Text provided:
+++

Skip to content

QualityUnit/pyworkflow

Repository files navigation

PyWorkflow

Distributed, durable workflow orchestration for Python

Build long-running, fault-tolerant workflows with automatic retry, sleep/delay capabilities, and complete observability. PyWorkflow uses event sourcing and Celery for production-grade distributed execution.


What is PyWorkflow?

PyWorkflow is a workflow orchestration framework that enables you to build complex, long-running business processes as simple Python code. It handles the hard parts of distributed systems: fault tolerance, automatic retries, state management, and horizontal scaling.

Key Features

  • Distributed by Default: All workflows execute across Celery workers for horizontal scaling
  • Durable Execution: Event sourcing ensures workflows can recover from any failure
  • Time Travel: Sleep for minutes, hours, or days with automatic resumption
  • Fault Tolerant: Automatic retries with configurable backoff strategies
  • Zero-Resource Suspension: Workflows suspend without holding resources during sleep
  • Production Ready: Built on battle-tested Celery and Redis
  • Fully Typed: Complete type hints and Pydantic validation
  • Observable: Structured logging with workflow context

Quick Start

Installation

pip install pyworkflow

Prerequisites

PyWorkflow requires Redis and Celery workers for distributed execution:

# 1. Start Redis
docker run -d -p 6379:6379 redis:7-alpine

# 2. Start Celery worker(s)
celery -A pyworkflow.celery.app worker --loglevel=info

# 3. Start Celery Beat (for automatic sleep resumption)
celery -A pyworkflow.celery.app beat --loglevel=info

Or use Docker Compose (recommended):

cd devops
docker-compose up -d

See DISTRIBUTED.md for complete deployment guide.

Your First Workflow

from pyworkflow import workflow, step, start, sleep

@step()
async def send_welcome_email(user_id: str):
    # This runs on any available Celery worker
    print(f"Sending welcome email to user {user_id}")
    return f"Email sent to {user_id}"

@step()
async def send_tips_email(user_id: str):
    print(f"Sending tips email to user {user_id}")
    return f"Tips sent to {user_id}"

@workflow()
async def onboarding_workflow(user_id: str):
    # Send welcome email immediately
    await send_welcome_email(user_id)

    # Sleep for 1 day - workflow suspends, zero resources used
    await sleep("1d")

    # Automatically resumes after 1 day!
    await send_tips_email(user_id)

    return "Onboarding complete"

# Start workflow - executes across Celery workers
run_id = start(onboarding_workflow, user_id="user_123")
print(f"Workflow started: {run_id}")

What happens:

  1. Workflow starts on a Celery worker
  2. Welcome email is sent
  3. Workflow suspends after calling sleep("1d")

+++

Dataset section:

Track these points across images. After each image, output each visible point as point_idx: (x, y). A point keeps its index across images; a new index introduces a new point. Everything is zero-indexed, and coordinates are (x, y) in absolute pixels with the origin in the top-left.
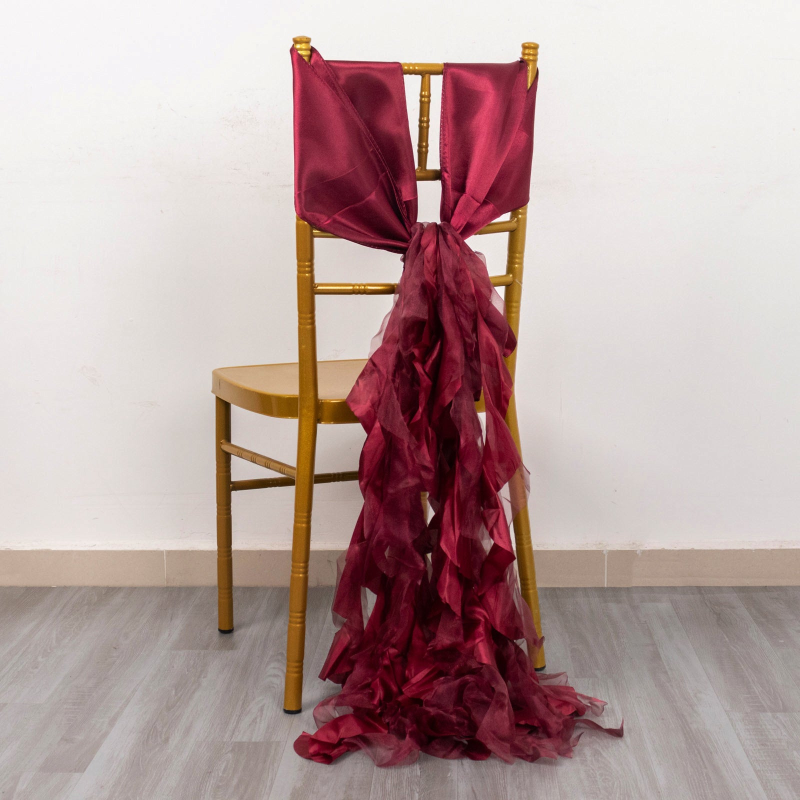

+++

Your task:
Please state which Redis image the PyWorkflow page uses in its docker run command.

Finished exercise:
redis:7-alpine